- [Problem to solve]
Count the lines of the data below that contain the string "introduces", treating uppercase and lowercase as different. Give only the number.

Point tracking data
=== Section Start ===

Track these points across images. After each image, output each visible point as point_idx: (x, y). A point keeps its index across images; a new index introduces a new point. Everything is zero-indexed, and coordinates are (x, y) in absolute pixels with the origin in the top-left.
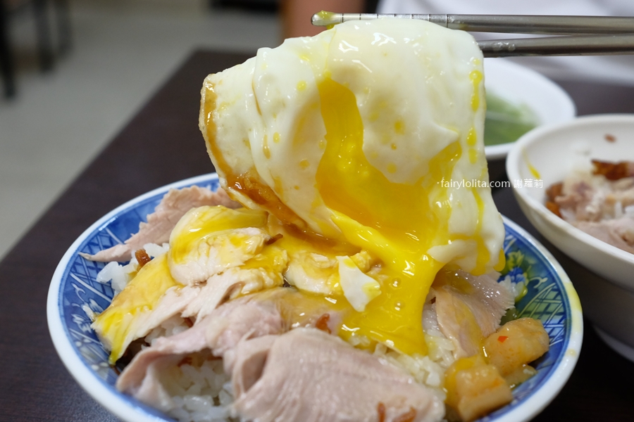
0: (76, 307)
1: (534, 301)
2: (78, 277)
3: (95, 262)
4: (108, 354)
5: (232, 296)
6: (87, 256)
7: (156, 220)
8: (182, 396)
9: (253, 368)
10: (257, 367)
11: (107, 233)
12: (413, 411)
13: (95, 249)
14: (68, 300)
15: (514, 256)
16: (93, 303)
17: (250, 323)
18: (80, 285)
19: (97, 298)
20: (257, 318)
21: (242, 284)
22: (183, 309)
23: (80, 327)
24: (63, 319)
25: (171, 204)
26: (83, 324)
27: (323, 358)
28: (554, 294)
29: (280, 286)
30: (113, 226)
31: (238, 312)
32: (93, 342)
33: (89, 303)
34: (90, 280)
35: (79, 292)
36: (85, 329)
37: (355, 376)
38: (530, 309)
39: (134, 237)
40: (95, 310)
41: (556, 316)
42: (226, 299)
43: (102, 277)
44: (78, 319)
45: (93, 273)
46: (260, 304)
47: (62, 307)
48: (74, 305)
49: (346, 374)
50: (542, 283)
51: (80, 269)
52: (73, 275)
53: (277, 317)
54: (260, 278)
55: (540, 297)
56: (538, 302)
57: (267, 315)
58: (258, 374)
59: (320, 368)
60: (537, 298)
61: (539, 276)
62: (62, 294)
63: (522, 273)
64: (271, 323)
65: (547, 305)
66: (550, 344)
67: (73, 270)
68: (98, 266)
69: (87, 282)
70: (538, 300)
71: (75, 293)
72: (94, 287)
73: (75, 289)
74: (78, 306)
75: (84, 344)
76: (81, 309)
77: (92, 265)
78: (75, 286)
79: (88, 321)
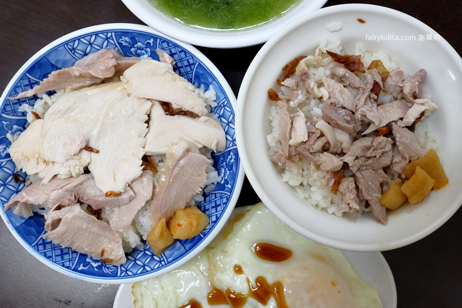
0: (3, 138)
2: (7, 114)
3: (18, 99)
6: (11, 98)
9: (56, 223)
11: (27, 76)
13: (19, 90)
16: (15, 127)
18: (7, 120)
19: (18, 122)
26: (5, 149)
30: (30, 70)
32: (8, 161)
33: (12, 129)
34: (14, 112)
35: (6, 125)
36: (5, 153)
39: (38, 87)
40: (13, 134)
44: (1, 148)
45: (16, 106)
51: (8, 108)
52: (3, 115)
53: (73, 198)
57: (68, 197)
64: (69, 200)
67: (4, 110)
69: (12, 114)
71: (3, 127)
72: (17, 116)
73: (3, 125)
74: (4, 136)
75: (1, 168)
76: (6, 137)
77: (17, 101)
78: (4, 122)
79: (9, 144)
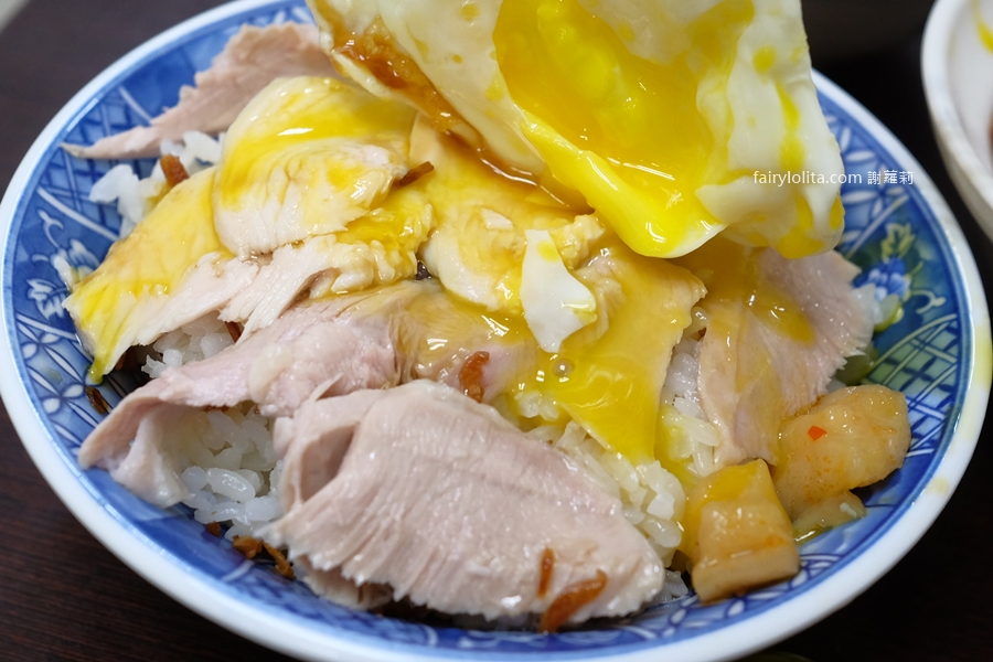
0: (41, 262)
1: (909, 342)
2: (55, 196)
3: (91, 161)
4: (88, 361)
5: (317, 293)
6: (74, 149)
7: (212, 85)
8: (205, 466)
9: (325, 456)
10: (332, 454)
11: (121, 98)
12: (603, 579)
13: (93, 132)
14: (26, 248)
15: (896, 234)
16: (78, 248)
17: (333, 361)
18: (54, 213)
19: (87, 237)
20: (349, 352)
21: (336, 273)
22: (223, 307)
23: (40, 307)
24: (10, 294)
25: (243, 56)
26: (50, 298)
27: (456, 449)
28: (947, 338)
29: (409, 278)
30: (134, 81)
31: (316, 335)
32: (62, 339)
33: (68, 248)
34: (76, 198)
35: (52, 228)
36: (49, 311)
37: (512, 488)
38: (898, 356)
39: (170, 113)
40: (76, 264)
41: (937, 390)
42: (303, 296)
43: (100, 192)
44: (39, 290)
45: (84, 182)
46: (358, 323)
47: (11, 266)
48: (37, 258)
49: (496, 483)
50: (934, 307)
51: (59, 178)
52: (43, 193)
53: (388, 350)
54: (370, 266)
55: (922, 337)
56: (916, 347)
57: (368, 347)
58: (333, 467)
59: (449, 468)
60: (916, 338)
61: (930, 289)
62: (15, 237)
63: (903, 273)
64: (374, 362)
65: (929, 358)
66: (909, 451)
67: (45, 181)
68: (95, 169)
69: (70, 203)
70: (916, 343)
71: (42, 231)
72: (83, 213)
73: (43, 222)
74: (44, 258)
75: (41, 347)
76: (50, 265)
77: (84, 167)
78: (44, 215)
79: (61, 290)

=== Section End ===

- [Exercise answer]
1